Packing. And unpacking. That’s how it felt anyway.

In the past few weeks of our post-Kindergarten, first ever school-free summer (since you need to have started school to be out of school), my daughter Clare, my wife and I spent a week vacationing at the beach and took a few other day trips to places like parks, museums and zoos. For the whole summer, it seemed, we were either getting ready to go somewhere or just getting back.

It may sound like I’m exaggerating, but you parents know that packing and preparing to go out—even for a day—can just about fill another day. You know you do.

When I was single, I’d leave the house for a day with no more than the clothes I was wearing and my wallet. What guy needed anything else? For an overnight trip, I’d drop a change of clothes and a toothbrush into a backpack. Going away for a week didn’t take much more than a bigger backpack. It made getting away a lot easier and more spontaneous. Now, with only one kid, I take more going out for a few hours than I used to take for a weekend away. Going somewhere overnight with my daughter is the equivalent of packing for a week as a single guy. And a week’s vacation with kids—that’s the equivalent of moving. I’m serious. I used to move apartments with less than we take on vacation now. I could fit all of it into the back of a van—and I didn’t need one of those cartop Big Mac-type carriers for extra stuff.

The way I see it, people fall into a few different categories of packing for vacations. There are the early planners—they may or may not make a list, but they always have a solid idea of what they’re going to bring and usually start collecting it early. There are precision packers—militant organizers who (in their opinion) pack exactly the right amount into a suitcase in exactly the right configuration. Precision packers can also fit suitcases, bags, toys and beach chairs into the back of a car with all the mad skills required of an extreme game of Tetris. There are take-everything packers—they might start with a list or might not, but they end up emptying the house and squeezing everything they own into every last nook and cranny of a suitcase. I guess you never know when you’re going to need three different scents of nail polish remover or textures of hair gel in an emergency, and you can’t trust that you’ll be able to buy these things in some remote uncivilized outback in the United States where you’re taking the kids. Finally, there are the last minute packers—these procrastinators might take too much or too little, they might even just throw their things into a shopping bag or something else grabbed at the last minute, but they always wait until just before leaving to get anything together. Obviously, people can fall into a few different categories. I, for example, am an early-planning, take-everything, last minute packer. I decide early what I’ll need, but I wait until the day we’re leaving to get it together, and end up bringing a lot more than we’ll use—but not always everything we need.

To offset my last minute leanings, I try to plan ahead more and more.

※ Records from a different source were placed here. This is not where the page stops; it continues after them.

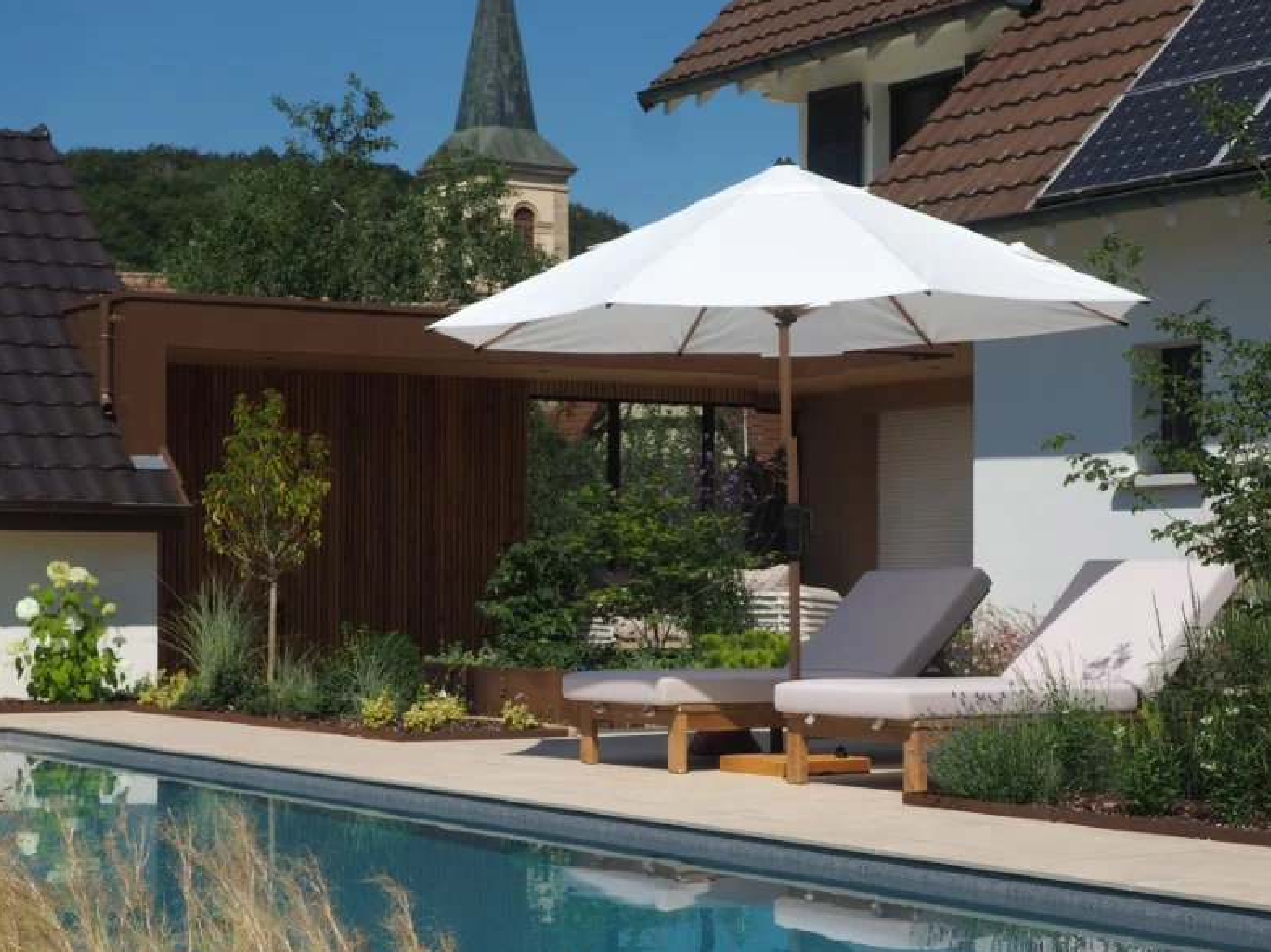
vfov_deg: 20.1
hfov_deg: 26.7
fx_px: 2680
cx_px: 538
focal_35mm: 73
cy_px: 608
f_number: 9
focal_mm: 28
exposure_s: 1/320
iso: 100
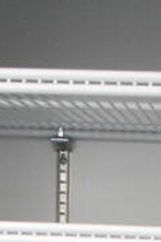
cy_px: 586
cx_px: 136
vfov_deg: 12.0
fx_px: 919
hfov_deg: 10.0
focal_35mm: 137
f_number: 3.5
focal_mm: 18
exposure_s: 1/30
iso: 3200
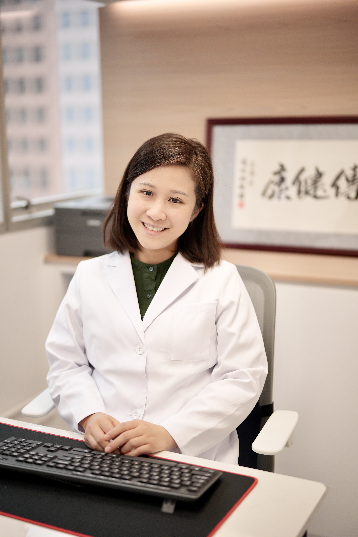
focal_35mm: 50
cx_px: 179
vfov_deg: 39.6
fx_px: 746
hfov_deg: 27.0
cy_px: 268
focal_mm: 50
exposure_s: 1/800
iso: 640
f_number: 1.4
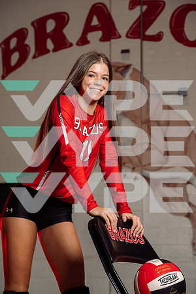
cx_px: 98
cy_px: 147
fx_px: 572
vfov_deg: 28.8
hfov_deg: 19.5
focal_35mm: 70
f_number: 4.5
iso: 125
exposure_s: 1/200
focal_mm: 70
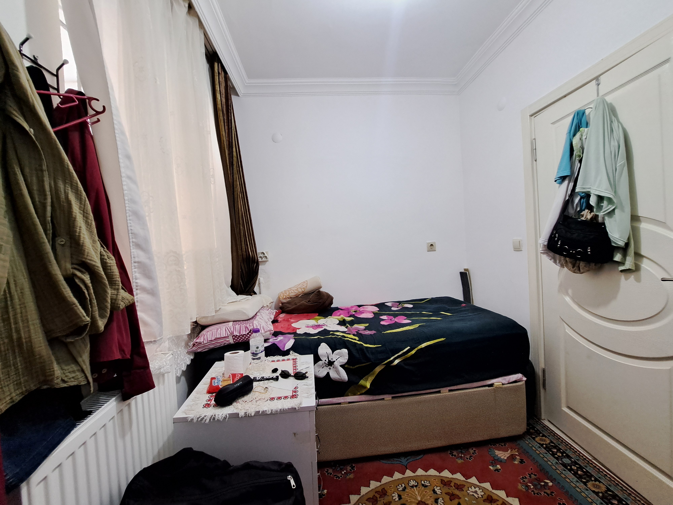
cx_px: 336
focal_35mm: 13
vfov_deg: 89.9
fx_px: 253
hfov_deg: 106.2
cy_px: 252
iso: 200
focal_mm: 1.74
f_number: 2.2
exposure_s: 1/33
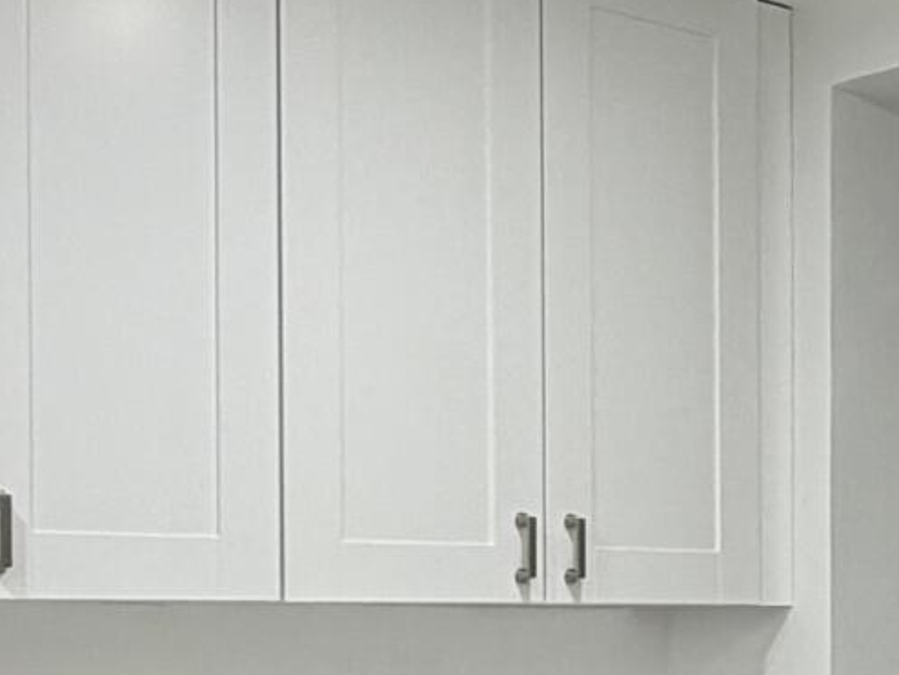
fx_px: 2209
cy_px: 668
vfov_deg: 17.0
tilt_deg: -1.5
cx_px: 1068
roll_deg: +0.6
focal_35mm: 85
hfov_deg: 21.4
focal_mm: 2.22
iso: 125
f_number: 2.2
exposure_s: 1/120
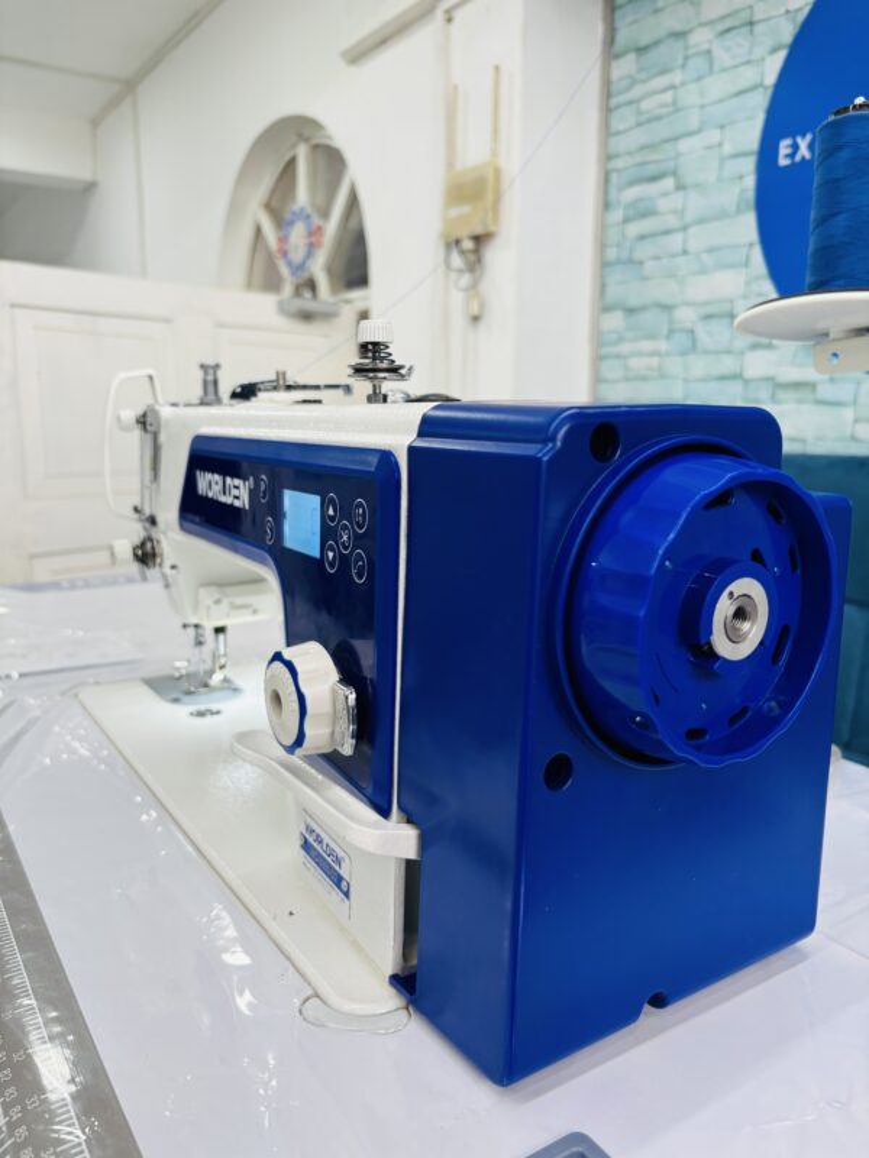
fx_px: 870
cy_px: 579
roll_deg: -1.6
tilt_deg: -10.3
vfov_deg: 67.3
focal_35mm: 26
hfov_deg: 53.1
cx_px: 434
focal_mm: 5.96
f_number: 1.6
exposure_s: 1/121
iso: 125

Even to go out for a day, I track down the backpack the night before and make a mental list of what we might need: sunscreen, camera, snacks, a jacket or umbrella if it might be cool or rainy, maybe even a change of clothes. I still wait until the last minute to stuff it all together though. And I usually forget something—like some napkins or wipes to clean up after a popsicle or donut.

Earlier this week, Clare and I met a friend of mine and her son for a day out at a museum. As I was complaining that I should have brought something to wipe a chocolate milk mustache off of my daughter’s face, my friend offered me one from her bag. I guess this is where I should apologize to more organized dads for furthering the stereotype that mothers are better prepared for anything than fathers are; it probably comes a woman’s experience with packing anything she’d need into a purse or handbag. My friend also offered a suggestion. So they can get out quickly for a day, she said, she keeps a bag packed and always ready to go.

A bag always ready to go? This is my first summer as a stay-at-home Dad, but I probably should have thought of that myself. It could make getting away a lot quicker and spontaneous. And I’d spend less time packing and unpacking. Not very clever of me to not think of that myself, was it?